Realistically, the Titans could start the season 1-4. Detroit isn’t necessarily a good team, but its offense is still dangerous even with the departure of Calvin Johnson… and that game is on the road. The other two road games against Houston and Miami won’t be any easier. The home game against Oakland looks like Tennessee’s best shot at a victory in those first five games.
The Titans then have three straight home games against Cleveland, Indianapolis, and Jacksonville. All are winnable, but Tennessee fell to the Browns last season, have lost nine straight games to the Colts, and will face a much improved Jaguar squad.
Then comes a road game against San Diego, a home game against Green Bay, and road games against Indianapolis and Chicago before the Titans finally get a bye in Week 13.

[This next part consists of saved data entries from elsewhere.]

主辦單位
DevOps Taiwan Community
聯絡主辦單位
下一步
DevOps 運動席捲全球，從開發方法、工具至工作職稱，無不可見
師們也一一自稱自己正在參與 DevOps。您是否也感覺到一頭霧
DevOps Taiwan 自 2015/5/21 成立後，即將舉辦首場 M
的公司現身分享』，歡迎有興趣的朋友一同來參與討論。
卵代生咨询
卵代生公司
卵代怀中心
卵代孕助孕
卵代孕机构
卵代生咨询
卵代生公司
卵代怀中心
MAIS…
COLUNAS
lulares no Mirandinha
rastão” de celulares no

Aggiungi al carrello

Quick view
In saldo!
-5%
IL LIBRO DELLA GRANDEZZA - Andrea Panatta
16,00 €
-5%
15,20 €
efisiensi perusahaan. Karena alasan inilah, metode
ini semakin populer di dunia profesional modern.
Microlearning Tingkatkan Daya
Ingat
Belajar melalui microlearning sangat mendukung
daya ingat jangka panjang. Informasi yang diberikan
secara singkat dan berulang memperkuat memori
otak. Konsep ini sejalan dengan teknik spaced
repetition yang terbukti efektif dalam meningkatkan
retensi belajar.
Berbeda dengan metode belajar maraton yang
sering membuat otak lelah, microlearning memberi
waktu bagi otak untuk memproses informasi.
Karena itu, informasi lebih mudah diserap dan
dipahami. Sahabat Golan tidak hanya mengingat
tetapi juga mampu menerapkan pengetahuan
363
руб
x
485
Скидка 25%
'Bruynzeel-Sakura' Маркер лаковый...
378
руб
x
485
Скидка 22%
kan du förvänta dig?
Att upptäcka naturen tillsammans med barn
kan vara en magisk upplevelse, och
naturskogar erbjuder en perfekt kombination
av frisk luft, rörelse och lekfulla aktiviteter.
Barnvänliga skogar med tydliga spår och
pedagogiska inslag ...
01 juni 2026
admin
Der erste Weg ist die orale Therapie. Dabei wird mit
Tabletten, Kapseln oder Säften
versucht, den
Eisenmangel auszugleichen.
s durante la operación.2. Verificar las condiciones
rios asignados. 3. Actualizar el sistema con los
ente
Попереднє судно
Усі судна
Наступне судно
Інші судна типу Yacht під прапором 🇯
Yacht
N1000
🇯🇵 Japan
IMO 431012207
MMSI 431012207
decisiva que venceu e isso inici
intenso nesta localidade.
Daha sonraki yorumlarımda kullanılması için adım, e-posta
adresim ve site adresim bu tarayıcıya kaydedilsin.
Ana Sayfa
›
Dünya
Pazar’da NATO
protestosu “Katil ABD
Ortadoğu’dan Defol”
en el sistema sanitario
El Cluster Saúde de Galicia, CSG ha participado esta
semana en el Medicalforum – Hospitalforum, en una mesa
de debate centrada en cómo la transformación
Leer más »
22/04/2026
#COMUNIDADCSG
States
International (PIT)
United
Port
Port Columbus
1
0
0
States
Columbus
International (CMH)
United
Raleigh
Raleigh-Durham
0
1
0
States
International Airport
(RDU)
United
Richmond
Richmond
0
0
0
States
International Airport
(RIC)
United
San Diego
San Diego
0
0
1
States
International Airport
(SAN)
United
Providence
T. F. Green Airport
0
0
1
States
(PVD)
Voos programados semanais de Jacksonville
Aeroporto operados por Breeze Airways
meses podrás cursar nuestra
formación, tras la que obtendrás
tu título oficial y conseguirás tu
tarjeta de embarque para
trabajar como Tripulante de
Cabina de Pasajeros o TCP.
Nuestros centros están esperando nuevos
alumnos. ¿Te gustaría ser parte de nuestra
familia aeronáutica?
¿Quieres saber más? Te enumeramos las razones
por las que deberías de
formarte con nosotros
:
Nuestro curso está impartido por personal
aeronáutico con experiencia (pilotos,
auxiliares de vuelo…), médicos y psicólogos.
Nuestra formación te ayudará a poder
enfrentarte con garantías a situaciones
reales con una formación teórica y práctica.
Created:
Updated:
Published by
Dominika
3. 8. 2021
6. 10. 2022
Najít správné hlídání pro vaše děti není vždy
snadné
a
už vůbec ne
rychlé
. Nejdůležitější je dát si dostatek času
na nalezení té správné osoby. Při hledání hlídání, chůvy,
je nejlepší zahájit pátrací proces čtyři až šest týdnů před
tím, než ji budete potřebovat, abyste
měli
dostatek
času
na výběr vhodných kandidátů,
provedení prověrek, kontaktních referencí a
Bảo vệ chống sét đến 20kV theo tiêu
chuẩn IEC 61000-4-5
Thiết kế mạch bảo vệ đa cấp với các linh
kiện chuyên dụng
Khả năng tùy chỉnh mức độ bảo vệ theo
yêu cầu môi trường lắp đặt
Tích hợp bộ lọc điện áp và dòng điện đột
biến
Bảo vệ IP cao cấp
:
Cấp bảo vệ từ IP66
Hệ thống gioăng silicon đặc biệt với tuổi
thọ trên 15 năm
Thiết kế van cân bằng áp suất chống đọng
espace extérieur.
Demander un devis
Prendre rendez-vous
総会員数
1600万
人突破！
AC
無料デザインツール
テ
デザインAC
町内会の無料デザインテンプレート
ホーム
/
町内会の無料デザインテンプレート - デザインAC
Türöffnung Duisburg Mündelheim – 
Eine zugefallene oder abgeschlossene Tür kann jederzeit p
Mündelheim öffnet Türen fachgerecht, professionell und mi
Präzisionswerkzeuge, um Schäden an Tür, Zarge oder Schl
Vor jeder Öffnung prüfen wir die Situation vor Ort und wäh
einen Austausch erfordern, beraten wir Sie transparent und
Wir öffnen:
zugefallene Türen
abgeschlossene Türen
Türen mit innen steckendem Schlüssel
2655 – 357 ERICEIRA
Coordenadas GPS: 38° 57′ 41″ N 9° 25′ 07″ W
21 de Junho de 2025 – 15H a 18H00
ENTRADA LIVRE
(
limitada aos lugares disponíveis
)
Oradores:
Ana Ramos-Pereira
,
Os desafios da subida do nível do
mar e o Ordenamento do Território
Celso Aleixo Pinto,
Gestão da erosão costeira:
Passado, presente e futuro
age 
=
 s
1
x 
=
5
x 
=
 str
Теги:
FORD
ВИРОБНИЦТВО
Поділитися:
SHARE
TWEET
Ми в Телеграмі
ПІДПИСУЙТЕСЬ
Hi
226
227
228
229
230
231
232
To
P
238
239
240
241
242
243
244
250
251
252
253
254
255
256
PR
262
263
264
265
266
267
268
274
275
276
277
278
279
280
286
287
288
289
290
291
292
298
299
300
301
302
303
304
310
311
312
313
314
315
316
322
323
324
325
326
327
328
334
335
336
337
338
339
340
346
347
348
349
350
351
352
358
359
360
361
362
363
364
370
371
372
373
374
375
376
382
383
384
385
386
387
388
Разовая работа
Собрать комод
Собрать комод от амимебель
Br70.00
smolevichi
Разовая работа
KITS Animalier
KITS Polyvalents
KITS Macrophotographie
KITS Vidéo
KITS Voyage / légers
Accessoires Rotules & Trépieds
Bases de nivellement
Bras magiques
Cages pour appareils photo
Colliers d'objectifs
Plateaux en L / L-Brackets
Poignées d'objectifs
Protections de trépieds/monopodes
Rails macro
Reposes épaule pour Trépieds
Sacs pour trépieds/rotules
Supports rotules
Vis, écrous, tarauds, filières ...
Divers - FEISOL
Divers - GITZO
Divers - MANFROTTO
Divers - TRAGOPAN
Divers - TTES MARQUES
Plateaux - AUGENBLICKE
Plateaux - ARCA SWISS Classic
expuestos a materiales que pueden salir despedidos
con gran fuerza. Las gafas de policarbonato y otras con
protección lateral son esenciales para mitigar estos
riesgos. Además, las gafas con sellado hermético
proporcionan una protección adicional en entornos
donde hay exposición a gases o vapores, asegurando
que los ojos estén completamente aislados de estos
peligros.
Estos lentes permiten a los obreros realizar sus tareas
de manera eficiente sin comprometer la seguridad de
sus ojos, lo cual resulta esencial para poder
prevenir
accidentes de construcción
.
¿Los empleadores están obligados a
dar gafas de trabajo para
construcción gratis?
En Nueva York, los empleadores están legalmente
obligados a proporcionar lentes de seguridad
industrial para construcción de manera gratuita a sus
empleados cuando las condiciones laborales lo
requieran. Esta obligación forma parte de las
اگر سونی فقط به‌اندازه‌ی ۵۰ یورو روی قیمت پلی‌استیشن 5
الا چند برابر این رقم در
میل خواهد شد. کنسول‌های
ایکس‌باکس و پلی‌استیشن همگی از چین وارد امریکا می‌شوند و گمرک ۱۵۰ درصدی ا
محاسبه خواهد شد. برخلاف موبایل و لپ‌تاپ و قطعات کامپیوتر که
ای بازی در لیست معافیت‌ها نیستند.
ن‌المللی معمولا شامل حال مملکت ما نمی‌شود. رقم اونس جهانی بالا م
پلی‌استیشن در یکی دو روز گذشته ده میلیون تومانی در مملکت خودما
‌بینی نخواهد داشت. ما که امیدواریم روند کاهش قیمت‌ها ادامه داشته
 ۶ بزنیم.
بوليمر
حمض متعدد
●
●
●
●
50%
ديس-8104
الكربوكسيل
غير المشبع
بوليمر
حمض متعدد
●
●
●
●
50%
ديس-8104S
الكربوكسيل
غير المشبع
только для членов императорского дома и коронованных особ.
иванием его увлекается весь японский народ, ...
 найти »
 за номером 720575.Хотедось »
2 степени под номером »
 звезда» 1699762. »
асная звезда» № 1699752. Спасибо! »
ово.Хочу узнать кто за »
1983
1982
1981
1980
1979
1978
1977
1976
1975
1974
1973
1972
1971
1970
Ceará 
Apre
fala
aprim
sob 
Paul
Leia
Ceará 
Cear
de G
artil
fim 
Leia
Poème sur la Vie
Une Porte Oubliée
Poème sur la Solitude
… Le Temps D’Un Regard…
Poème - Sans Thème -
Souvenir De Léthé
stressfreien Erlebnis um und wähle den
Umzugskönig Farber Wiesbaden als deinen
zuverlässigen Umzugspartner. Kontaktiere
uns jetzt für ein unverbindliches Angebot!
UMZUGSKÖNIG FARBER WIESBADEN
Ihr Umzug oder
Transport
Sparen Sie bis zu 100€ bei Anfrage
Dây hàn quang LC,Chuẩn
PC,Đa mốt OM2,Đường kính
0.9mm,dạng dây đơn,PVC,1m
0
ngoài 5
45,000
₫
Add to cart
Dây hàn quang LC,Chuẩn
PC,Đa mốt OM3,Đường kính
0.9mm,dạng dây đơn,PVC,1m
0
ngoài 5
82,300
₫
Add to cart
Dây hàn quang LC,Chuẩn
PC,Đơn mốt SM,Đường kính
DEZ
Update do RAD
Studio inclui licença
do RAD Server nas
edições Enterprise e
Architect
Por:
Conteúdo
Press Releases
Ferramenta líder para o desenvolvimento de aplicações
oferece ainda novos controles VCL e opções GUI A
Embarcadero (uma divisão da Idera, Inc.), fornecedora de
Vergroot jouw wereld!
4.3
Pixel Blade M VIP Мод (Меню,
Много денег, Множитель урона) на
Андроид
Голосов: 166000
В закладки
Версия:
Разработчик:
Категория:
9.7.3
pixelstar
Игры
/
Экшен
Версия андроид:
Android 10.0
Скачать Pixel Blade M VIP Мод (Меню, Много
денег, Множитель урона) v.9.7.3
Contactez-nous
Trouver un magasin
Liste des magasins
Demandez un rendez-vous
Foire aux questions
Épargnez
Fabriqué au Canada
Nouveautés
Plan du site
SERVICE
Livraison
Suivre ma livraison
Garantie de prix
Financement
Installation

Given how their schedule shapes up, they would be lucky to be .500 after their first eight games. A 3-5 record is more likely, but even 2-6 or 1-7 wouldn’t be out of the realm of possibility.
Tennessee doesn’t have an easy stretch on its schedule based on what we know about the teams it’ll face. The Titans have six games against teams that made the playoffs last year (two against Houston), and most of the weaker teams on their schedule have improved from last season and are on the road: Detroit, Miami, San Diego and Chicago.
One positive is that the Titans have had slightly more success on the road than at home over the last couple seasons. They have only five wins in the last two years, but three of those wins came on the road against Kansas City, Tampa Bay and New Orleans.
Even if the Titans start out 1-4 in their first five games, matchups against Cleveland, Jacksonville, San Diego and Chicago in the next seven games will provide opportunities to snag much-needed victories for a franchise that has gained few of them over the last three years.
A slow start shouldn’t derail the 2016 season, no matter how bad it looks. The goal for 2016 is to improve and get experience for the younger players on the roster. Improvement is the aim for Tennessee this season.
As long as this team can earn more victories than 2015 and look better while doing so, it won’t matter how it starts the coming campaign.